▶ **Activity**
Would you repeat the whole listing exactly, pictures excluded?
----
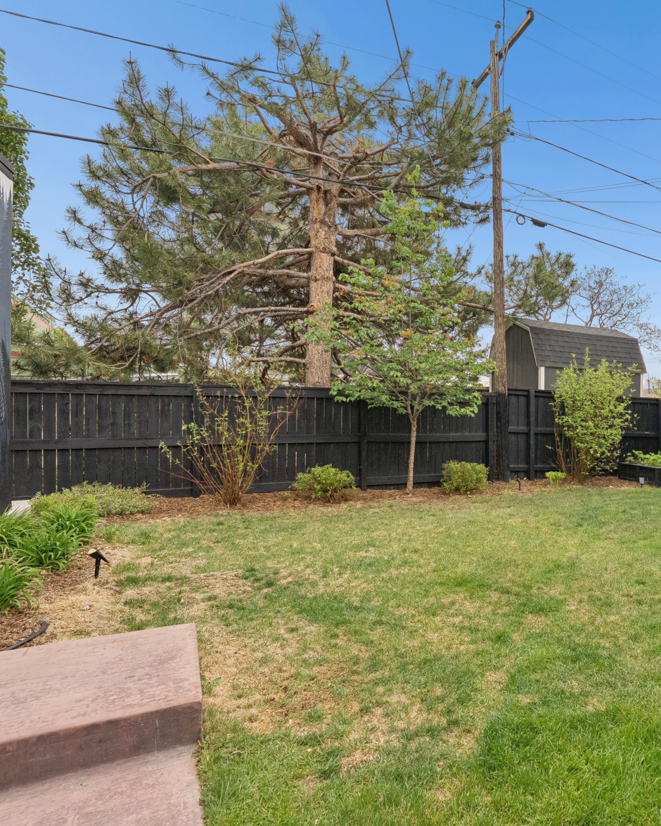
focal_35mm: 22
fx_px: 538
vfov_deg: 75.0
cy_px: 413
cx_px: 530
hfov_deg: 58.3
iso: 500
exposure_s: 1/250
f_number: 9
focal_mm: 15
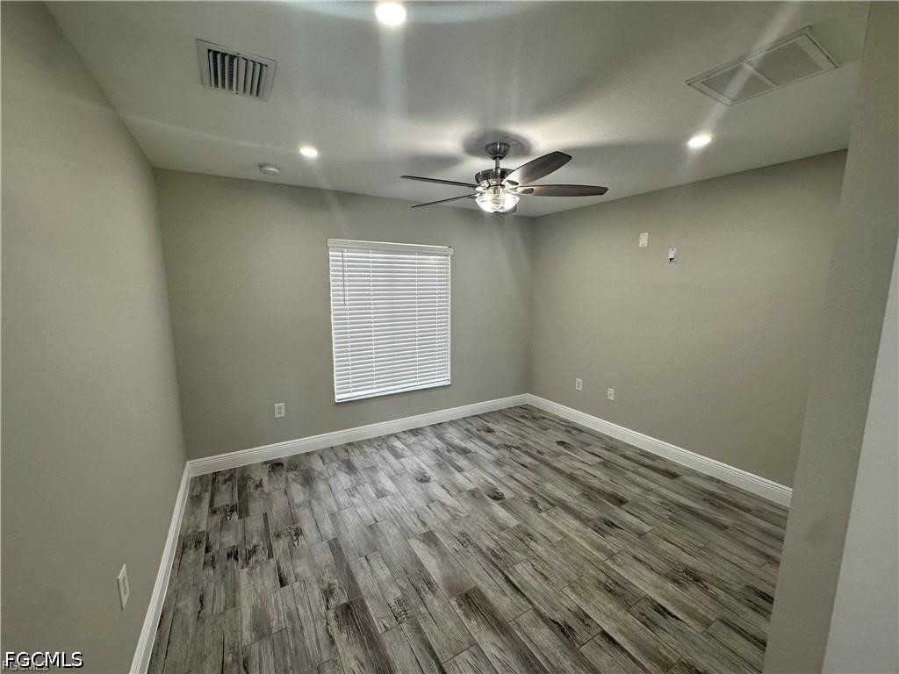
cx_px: 450
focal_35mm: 14
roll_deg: -0.3
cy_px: 337
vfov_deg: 85.7
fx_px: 364
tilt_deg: -8.3
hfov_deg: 102.1
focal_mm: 2.22
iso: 125
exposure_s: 1/120
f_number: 2.2
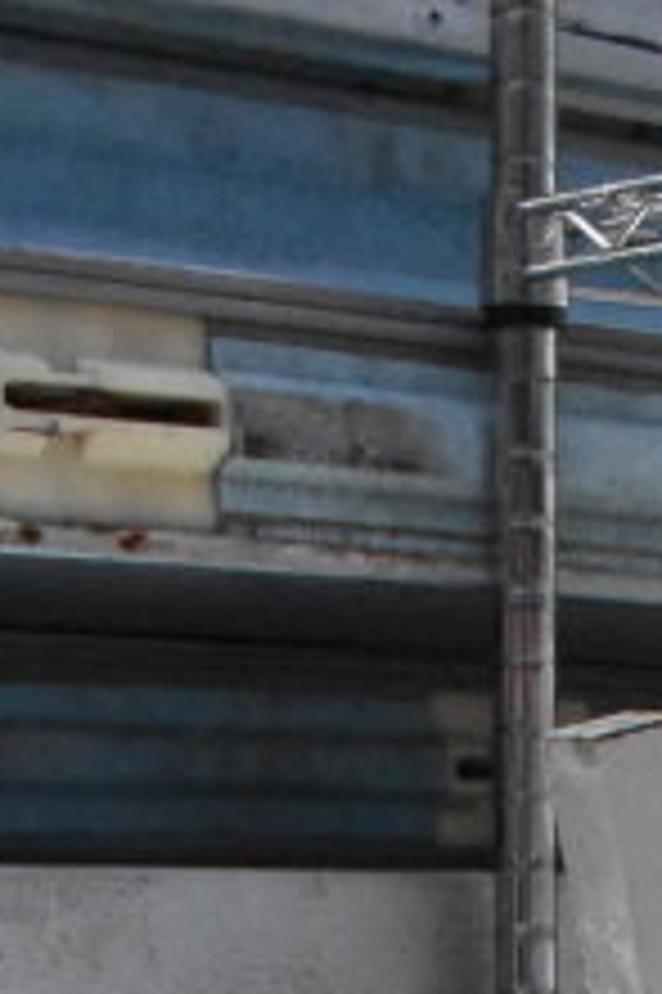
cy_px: 2004
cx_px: 766
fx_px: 3094
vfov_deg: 14.9
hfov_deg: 12.0
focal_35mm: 112
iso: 6400
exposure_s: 1/2000
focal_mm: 18
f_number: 22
----
▶ **Answer for the task**
focal_35mm: 22
fx_px: 538
vfov_deg: 75.0
cy_px: 413
cx_px: 530
hfov_deg: 58.3
iso: 500
exposure_s: 1/250
f_number: 9
focal_mm: 15
cx_px: 450
focal_35mm: 14
roll_deg: -0.3
cy_px: 337
vfov_deg: 85.7
fx_px: 364
tilt_deg: -8.3
hfov_deg: 102.1
focal_mm: 2.22
iso: 125
exposure_s: 1/120
f_number: 2.2
cy_px: 2004
cx_px: 766
fx_px: 3094
vfov_deg: 14.9
hfov_deg: 12.0
focal_35mm: 112
iso: 6400
exposure_s: 1/2000
focal_mm: 18
f_number: 22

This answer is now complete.